IODimVjpAlgorithm#

class braintrace.IODimVjpAlgorithm(model, decay_or_rank, name=None, vjp_method='single-step', fast_solve=True, **kwargs)[source]#

Online gradient algorithm with diagonal approximation and input-output-dimension complexity.

This algorithm computes the gradients of the weights with the diagonal approximation and the input-output dimensional complexity. It is based on the RTRL algorithm (Real-Time Recurrent Learning).

Parameters:
  • model (Module) – The model function, which receives the input arguments and returns the model output.

  • decay_or_rank (float | int) – The exponential smoothing factor for the eligibility trace. If a float, it is the decay factor and should be in the range \((0, 1)\). If an integer, it is the number of approximation ranks for the algorithm and should be greater than 0.

  • vjp_method (str) –

    The method for computing the VJP. It should be either "single-step" or "multi-step".

    • "single-step": the VJP is computed at the current time step, i.e., \(\partial L^t/\partial h^t\).

    • "multi-step": the VJP is computed at multiple time steps, i.e., \(\partial L^t/\partial h^{t-k}\), where \(k\) is determined by the data input.

  • name (Optional[str]) – The name of the etrace algorithm.

  • mode (braintrace.mixin.Mode, optional) – The computing mode, indicating the batching information.

Notes

The learning rule is

\[\begin{split}\begin{aligned} & \boldsymbol{\epsilon}^t \approx \boldsymbol{\epsilon}_{\mathbf{f}}^t \otimes \boldsymbol{\epsilon}_{\mathbf{x}}^t \\ & \boldsymbol{\epsilon}_{\mathbf{x}}^t=\alpha \boldsymbol{\epsilon}_{\mathbf{x}}^{t-1}+\mathbf{x}^t \\ & \boldsymbol{\epsilon}_{\mathbf{f}}^t=\alpha \operatorname{diag}\left(\mathbf{D}^t\right) \circ \boldsymbol{\epsilon}_{\mathbf{f}}^{t-1}+(1-\alpha) \operatorname{diag}\left(\mathbf{D}_f^t\right) \\ & \nabla_{\boldsymbol{\theta}} \mathcal{L}=\sum_{t^{\prime} \in \mathcal{T}} \frac{\partial \mathcal{L}^{t^{\prime}}}{\partial \mathbf{h}^{t^{\prime}}} \circ \boldsymbol{\epsilon}^{t^{\prime}} \end{aligned}\end{split}\]

where \(\boldsymbol{\epsilon}_{\mathbf{x}}^t\) is the input-side trace, \(\boldsymbol{\epsilon}_{\mathbf{f}}^t\) the output-side trace, \(\alpha\) the exponential-smoothing factor, \(\mathbf{D}^t\) the hidden-to-hidden Jacobian, \(\mathbf{D}_f^t\) the state-to-output Jacobian, and \(\mathbf{x}^t\) the presynaptic input.

The full per-parameter D-RTRL trace \(\boldsymbol{\epsilon}^t \in \mathbb{R}^{I\times O}\) is approximated by the outer product of two exponentially-smoothed vectors — one over the input dimension and one over the output dimension.
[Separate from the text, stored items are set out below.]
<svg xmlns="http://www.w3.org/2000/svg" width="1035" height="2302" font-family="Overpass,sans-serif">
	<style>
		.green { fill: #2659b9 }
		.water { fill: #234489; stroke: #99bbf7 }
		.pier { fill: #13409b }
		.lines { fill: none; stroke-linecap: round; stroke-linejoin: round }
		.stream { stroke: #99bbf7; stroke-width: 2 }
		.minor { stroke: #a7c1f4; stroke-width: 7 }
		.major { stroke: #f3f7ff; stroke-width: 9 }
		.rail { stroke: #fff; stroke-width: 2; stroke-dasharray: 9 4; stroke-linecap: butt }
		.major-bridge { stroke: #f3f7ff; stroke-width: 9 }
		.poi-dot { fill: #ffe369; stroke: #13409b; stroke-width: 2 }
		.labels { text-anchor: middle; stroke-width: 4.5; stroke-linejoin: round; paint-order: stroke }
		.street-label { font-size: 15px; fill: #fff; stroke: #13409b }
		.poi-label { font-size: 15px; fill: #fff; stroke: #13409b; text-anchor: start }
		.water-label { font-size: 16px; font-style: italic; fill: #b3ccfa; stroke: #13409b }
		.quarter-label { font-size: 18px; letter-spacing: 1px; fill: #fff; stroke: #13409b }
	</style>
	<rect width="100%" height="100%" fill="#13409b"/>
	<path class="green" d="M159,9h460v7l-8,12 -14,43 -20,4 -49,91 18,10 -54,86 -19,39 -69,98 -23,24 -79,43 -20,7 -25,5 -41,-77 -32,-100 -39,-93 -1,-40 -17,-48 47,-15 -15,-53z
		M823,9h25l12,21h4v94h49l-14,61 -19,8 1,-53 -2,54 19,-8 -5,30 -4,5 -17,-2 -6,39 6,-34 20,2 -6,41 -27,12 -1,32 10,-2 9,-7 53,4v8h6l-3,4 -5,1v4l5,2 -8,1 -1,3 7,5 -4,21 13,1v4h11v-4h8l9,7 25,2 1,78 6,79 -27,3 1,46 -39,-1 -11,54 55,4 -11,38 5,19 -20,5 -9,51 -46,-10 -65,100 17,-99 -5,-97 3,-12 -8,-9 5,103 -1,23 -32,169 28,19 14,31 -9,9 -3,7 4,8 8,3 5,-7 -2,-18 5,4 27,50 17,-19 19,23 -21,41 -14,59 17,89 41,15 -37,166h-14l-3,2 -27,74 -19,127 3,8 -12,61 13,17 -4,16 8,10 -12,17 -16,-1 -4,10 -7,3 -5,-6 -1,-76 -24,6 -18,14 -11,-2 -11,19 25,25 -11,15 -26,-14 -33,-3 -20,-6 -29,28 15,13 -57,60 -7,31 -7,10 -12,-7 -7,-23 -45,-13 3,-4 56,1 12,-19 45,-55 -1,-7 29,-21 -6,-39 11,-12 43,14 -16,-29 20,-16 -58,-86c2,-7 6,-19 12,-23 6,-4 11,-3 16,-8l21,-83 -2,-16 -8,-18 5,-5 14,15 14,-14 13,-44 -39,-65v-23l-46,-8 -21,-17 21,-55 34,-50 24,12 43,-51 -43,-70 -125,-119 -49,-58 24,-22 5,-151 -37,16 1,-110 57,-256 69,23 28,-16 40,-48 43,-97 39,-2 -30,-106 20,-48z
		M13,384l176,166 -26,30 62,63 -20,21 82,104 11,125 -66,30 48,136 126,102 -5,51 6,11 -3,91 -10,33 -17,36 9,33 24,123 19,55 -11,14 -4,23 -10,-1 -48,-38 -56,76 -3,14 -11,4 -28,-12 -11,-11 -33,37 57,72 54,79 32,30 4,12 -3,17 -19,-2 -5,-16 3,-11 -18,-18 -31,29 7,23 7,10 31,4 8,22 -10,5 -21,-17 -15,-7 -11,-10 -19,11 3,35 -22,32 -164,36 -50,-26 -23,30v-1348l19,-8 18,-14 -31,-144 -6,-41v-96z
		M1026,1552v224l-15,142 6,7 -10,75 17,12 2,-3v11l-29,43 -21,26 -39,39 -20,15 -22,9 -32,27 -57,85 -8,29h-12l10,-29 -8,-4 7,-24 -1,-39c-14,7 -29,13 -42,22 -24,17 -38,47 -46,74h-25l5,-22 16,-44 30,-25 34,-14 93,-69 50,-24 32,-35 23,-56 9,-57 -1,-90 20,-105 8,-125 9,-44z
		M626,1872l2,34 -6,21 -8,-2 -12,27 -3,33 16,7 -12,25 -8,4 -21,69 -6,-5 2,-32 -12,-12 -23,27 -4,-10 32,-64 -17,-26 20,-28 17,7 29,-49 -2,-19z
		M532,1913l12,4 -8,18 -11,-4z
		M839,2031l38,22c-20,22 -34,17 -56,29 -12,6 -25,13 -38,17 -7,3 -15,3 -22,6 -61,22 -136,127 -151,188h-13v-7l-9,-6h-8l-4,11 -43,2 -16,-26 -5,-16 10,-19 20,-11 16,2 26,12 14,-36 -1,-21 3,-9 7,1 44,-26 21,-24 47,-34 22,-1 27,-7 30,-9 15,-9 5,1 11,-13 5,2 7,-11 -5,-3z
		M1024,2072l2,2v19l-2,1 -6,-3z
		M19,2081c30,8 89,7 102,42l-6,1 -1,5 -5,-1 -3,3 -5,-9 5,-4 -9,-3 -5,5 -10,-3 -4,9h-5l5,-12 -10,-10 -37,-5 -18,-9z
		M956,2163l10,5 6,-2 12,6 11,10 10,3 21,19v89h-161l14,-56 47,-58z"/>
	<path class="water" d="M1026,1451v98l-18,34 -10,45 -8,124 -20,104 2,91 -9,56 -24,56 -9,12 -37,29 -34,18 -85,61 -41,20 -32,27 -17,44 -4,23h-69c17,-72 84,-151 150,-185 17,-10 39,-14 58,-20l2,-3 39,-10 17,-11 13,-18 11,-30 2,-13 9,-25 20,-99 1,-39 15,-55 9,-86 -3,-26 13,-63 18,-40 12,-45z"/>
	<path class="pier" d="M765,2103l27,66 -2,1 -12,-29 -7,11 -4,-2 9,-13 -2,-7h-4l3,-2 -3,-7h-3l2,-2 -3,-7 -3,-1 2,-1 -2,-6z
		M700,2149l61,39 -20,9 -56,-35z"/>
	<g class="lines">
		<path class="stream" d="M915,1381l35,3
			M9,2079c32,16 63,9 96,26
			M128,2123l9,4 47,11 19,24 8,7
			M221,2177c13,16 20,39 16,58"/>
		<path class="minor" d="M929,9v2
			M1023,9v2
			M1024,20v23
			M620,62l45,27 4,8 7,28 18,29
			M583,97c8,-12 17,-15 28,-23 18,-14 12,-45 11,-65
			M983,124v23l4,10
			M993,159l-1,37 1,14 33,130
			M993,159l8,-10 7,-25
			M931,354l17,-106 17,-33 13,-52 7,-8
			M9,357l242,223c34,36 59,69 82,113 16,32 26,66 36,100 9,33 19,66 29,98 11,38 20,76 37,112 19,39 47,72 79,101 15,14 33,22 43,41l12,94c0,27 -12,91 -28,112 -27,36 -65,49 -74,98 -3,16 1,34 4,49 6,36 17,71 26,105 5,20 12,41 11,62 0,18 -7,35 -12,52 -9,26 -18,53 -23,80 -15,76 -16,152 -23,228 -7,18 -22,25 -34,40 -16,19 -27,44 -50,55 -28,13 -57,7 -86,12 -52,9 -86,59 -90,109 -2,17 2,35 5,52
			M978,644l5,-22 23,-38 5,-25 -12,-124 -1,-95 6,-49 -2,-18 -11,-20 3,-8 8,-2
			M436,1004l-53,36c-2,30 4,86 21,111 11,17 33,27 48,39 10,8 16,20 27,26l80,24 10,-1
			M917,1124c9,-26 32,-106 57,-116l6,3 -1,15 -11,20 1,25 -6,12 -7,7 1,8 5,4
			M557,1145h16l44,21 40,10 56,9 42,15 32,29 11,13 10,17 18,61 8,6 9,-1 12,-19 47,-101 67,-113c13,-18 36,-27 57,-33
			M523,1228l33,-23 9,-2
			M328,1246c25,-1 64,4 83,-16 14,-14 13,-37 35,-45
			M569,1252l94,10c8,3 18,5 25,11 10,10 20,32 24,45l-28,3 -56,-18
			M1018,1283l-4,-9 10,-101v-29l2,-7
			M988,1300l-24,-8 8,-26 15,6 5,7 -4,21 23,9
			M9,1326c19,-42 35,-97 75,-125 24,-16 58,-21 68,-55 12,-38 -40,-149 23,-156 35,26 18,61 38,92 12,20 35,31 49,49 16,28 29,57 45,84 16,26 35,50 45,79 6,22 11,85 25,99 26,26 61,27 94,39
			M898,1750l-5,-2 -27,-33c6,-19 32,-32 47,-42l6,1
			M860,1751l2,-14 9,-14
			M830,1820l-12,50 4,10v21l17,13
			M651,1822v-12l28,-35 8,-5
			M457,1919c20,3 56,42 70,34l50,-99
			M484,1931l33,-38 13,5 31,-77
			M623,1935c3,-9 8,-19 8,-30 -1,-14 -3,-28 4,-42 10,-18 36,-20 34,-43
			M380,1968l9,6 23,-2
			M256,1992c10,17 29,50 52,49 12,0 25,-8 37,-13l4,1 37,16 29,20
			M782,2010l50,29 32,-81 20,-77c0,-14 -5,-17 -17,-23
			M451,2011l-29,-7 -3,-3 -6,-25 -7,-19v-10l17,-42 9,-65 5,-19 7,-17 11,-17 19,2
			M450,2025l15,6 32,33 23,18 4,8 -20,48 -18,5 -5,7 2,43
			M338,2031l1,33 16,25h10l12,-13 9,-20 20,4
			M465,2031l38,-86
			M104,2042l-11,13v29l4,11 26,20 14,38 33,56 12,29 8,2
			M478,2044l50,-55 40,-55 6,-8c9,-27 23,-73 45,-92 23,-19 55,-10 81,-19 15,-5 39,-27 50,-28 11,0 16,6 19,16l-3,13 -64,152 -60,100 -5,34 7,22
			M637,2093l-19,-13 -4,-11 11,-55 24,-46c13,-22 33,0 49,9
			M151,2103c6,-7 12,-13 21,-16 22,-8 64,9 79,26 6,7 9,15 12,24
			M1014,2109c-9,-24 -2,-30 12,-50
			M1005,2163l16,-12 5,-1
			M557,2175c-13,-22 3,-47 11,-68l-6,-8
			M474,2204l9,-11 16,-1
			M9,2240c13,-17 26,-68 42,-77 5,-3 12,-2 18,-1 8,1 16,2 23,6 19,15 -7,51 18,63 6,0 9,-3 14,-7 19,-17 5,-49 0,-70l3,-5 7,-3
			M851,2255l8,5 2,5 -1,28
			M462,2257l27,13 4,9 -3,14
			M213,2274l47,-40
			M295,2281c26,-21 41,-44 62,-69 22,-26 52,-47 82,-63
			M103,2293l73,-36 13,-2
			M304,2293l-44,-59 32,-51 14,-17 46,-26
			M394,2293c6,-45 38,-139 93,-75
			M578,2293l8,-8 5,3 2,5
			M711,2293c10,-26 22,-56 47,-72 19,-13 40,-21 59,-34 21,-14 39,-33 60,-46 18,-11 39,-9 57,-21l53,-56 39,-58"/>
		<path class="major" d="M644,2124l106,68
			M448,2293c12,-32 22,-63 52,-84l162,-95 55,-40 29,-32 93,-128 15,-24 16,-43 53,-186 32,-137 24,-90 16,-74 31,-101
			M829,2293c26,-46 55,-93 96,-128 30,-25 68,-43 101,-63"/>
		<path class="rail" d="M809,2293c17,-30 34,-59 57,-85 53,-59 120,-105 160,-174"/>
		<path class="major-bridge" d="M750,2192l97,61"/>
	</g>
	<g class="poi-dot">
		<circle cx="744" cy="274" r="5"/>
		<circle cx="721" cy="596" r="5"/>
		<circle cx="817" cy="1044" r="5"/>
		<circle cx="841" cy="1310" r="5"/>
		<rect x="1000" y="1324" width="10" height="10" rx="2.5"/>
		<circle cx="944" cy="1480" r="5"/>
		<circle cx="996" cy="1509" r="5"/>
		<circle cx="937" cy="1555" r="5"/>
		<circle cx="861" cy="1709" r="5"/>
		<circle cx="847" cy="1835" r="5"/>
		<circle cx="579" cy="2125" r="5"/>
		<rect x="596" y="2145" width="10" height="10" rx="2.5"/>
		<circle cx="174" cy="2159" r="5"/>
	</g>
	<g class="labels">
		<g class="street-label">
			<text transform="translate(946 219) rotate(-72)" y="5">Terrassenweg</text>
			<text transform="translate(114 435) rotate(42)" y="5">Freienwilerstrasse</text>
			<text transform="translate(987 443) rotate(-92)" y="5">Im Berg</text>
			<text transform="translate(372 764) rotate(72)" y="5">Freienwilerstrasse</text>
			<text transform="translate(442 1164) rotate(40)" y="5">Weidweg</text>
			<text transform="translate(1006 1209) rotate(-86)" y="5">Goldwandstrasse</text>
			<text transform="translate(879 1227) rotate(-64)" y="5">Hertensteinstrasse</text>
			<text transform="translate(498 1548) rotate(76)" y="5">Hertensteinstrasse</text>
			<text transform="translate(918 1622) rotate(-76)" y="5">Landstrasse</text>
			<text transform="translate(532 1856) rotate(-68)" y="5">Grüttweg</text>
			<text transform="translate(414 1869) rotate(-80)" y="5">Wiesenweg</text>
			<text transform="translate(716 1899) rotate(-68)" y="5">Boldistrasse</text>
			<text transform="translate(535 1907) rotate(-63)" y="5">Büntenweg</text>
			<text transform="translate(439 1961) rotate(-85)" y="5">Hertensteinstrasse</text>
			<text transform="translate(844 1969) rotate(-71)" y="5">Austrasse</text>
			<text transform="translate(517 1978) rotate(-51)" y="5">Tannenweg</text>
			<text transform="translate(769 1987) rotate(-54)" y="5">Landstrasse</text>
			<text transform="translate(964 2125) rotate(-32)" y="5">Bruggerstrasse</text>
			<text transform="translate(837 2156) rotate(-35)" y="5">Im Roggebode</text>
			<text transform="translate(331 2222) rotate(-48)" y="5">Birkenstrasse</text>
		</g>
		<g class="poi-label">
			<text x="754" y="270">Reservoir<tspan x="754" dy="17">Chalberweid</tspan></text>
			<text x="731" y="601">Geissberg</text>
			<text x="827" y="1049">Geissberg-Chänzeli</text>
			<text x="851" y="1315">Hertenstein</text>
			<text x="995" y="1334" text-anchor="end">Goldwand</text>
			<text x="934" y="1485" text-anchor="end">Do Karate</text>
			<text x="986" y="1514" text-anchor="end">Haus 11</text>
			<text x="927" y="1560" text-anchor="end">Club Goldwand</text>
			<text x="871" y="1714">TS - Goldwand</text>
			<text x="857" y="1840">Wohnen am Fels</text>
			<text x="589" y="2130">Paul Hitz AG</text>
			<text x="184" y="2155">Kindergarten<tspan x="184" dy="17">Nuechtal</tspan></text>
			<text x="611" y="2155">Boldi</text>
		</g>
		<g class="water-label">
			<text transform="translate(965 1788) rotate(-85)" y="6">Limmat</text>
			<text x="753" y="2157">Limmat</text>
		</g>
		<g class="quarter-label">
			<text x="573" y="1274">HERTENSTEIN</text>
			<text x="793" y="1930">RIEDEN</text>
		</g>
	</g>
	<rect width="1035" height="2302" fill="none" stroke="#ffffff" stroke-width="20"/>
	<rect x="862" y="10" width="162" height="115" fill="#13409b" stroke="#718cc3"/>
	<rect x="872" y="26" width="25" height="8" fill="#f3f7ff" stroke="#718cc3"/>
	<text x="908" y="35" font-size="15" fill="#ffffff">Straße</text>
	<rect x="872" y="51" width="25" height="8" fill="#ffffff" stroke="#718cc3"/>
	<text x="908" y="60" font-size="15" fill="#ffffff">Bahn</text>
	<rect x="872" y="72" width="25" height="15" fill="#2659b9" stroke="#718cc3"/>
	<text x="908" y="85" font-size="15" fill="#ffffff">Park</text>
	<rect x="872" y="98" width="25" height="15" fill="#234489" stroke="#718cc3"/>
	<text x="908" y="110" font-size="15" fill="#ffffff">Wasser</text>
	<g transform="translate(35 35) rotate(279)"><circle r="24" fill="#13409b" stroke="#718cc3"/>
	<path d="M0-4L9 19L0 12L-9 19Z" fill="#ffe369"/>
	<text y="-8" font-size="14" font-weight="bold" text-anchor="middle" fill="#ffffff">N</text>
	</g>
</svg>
Storing the two factors instead of the full matrix drops the memory from \(O(I\cdot O)\) to \(O(I+O)\) per layer. The decay \(\alpha\) (equivalently an approximation rank) controls how much temporal history the factored trace retains; the bias of the exponential estimator is corrected at solve time.

This algorithm has \(O(BI+BO)\) memory complexity and \(O(BIO)\) computational complexity, where \(I\) and \(O\) are the number of input and output dimensions, and \(B\) the batch size. In particular, for a linear transformation layer, the weight gradients are computed with \(O(Bn)\) memory complexity and \(O(Bn^2)\) computational complexity, where \(n\) is the number of hidden dimensions.

For more details, please see the ES-D-RTRL algorithm presented in our manuscript.

Examples

>>> import brainstate
>>> import braintrace
>>>
>>> class RNN(brainstate.nn.Module):
...     def __init__(self):
...         super().__init__()
...         self.cell = braintrace.nn.ValinaRNNCell(1, 20, activation='tanh')
...         self.out = braintrace.nn.Linear(20, 1)
...     def update(self, x):
...         return x >> self.cell >> self.out
>>>
>>> model = RNN()
>>> _ = brainstate.nn.init_all_states(model)
>>> learner = braintrace.pp_prop(model, decay_or_rank=0.9)  # or rank: decay_or_rank=19
>>> x0 = brainstate.random.randn(1)
>>> learner.compile_graph(x0)   # trace the graph once
>>> y = learner(x0)             # forward pass + eligibility-trace update

References

get_etrace_of(weight)[source]#

Get the eligibility trace of the given weight.

Parameters:

weight (Union[ParamState, Tuple[str, ...]]) – The weight whose eligibility trace is requested, given either as a brainstate.ParamState instance or as its path in the model.

Return type:

Tuple[Dict, Dict]

Returns:

  • etrace_xs (dict) – The input-side eligibility traces keyed by the weight-input variable.

  • etrace_dfs (dict) – The output-side eligibility traces keyed by (y_var, hidden-group index).

Raises:

ValueError – If no eligibility trace is found for the given weight.

init_etrace_state(*args, **kwargs)[source]#

Initialize the eligibility trace states of the etrace algorithm.

This method is needed after compiling the etrace graph. See compile_graph() for the details.

reset_state(batch_size=None, **kwargs)[source]#

Reset the eligibility trace states.

Parameters:

batch_size (int) – The batch size used to reshape the reset trace states. Default None.